Temporal Fusion Services

Temporal fusion can be used to predict the target variable directly from past observations of the target variable itself. The essential difference between temporal fusion and causal fusion is that temporal fusion takes the internal structure of data into account. In the SensorSA time-series data from in-situ sensors are obtained from SOS instances. The resultant predictions from the temporal fusion service are supplied to an OGC compliant SOS instance via a ‘virtual sensor’ controlled by an SPS instance.

Methods for time series analysis are often divided into two domains: timedomain and frequency domain. The frequency domain approach is more suited to exploratory analysis. The time-domain approach is discussed here. Time series usually contains some typical patterns:

• Trend: represents long-run movements in the series.
  
• Seasonal cycle: seasonality pattern repeats itself more or less around a fixed period.
  
• Autoregressive component: represents data as a function of the past history plus a white noise.
  
• Moving average component: assumes data model is a linear combination of a prior random process.

Apart from the above regular patterns, an irregular component in the time series reflects non-systematic movements in the process.

The regular patterns can be identified through exploratory analysis or empirical knowledge of the process. At this stage, one must decide the order of trend, i.e., whether it is a random walk or a local linear trend, the existence
of seasonal component and its period, the order of autoregressive and moving average components.

Two temporal fusion algorithems have been investigated in SANY: state-space modelling and Kalman filters

State-space Modelling

Once data patterns are identified, models for time series can be formed using an autoregressive integrated moving average model or state-space form.

The state-space form has enormous power to handle a wide range of time series models.

The basic structures such as trend and seasonal cycles are expressed explicitly in the model and are easy to interpret. The state-space form consists of a measurement equation and a transition equation. The transition equation contains the dynamics of the system under investigation and generates state variables.
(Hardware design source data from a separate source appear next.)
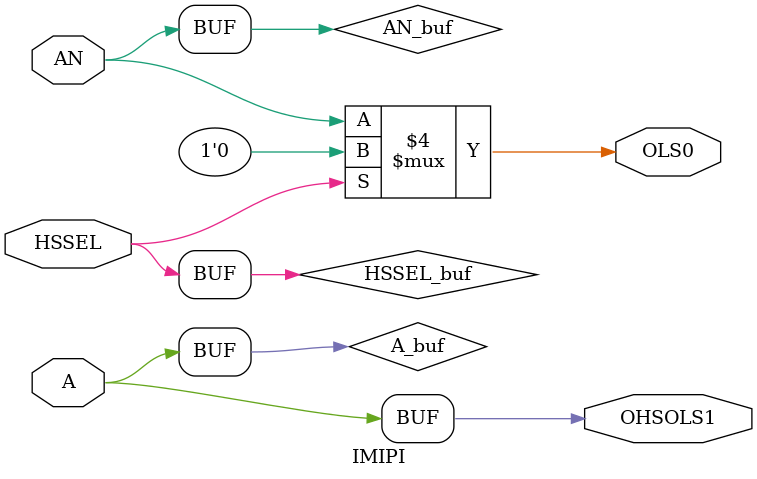
<source format=v>
`resetall
`timescale 1 ns / 1 ps

`celldefine

module IMIPI (A, AN, HSSEL, OHSOLS1, OLS0);
  input  A, AN, HSSEL;
  output OHSOLS1, OLS0;

  buf INST1 (A_buf, A);
  buf INST2 (AN_buf, AN);
  buf INST3 (HSSEL_buf, HSSEL);

  reg OHSOLS1, OLS0;

always @(*) 
begin
   if (HSSEL_buf == 1'b1)
   begin
      OHSOLS1 <= A_buf;
      OLS0 <= 1'b0;
   end
   else 
   begin
      OHSOLS1 <= A_buf;
      OLS0 <= AN_buf;
   end
end

endmodule

`endcelldefine

</source>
The measurement equation relates observable variables to state variables.

Kalman filters

After time series are modelled and put in state-space form, the Kalman filter algorithm may be used to produce predictions and smoothing of the statespace vector.

The Kalman filter is an important algorithm in many applications since it facilitates online estimation and enables the estimation and prediction of the state vector to be continually updated as new observations become available.

The Kalman filter is derived on the assumption that the disturbance and initial state vector are normally distributed. It gives optimal estimation of the state vector in the sense that it minimizes the mean square error within the class of linear estimators. It consists of two steps: prediction and update. The prediction step predicts the state variable and the prediction error to the next time step using the transition equation. The update step modifies the prediction once the observation at the current time step becomes available.

The Kalman filter also facilitates maximum likelihood estimation of the unknown parameters in the model. It enables the likelihood function to be calculated via prediction error decomposition. The maximum likelihood estimation can be carried out numerically or by an Expectation Maximization (EM) algorithm. The EM algorithm takes on a simple form comparing to the numerical solution and it always increases the likelihood during the iteration. The EM algorithm also tolerates missing observations and has a natural procedure to adjust the estimators.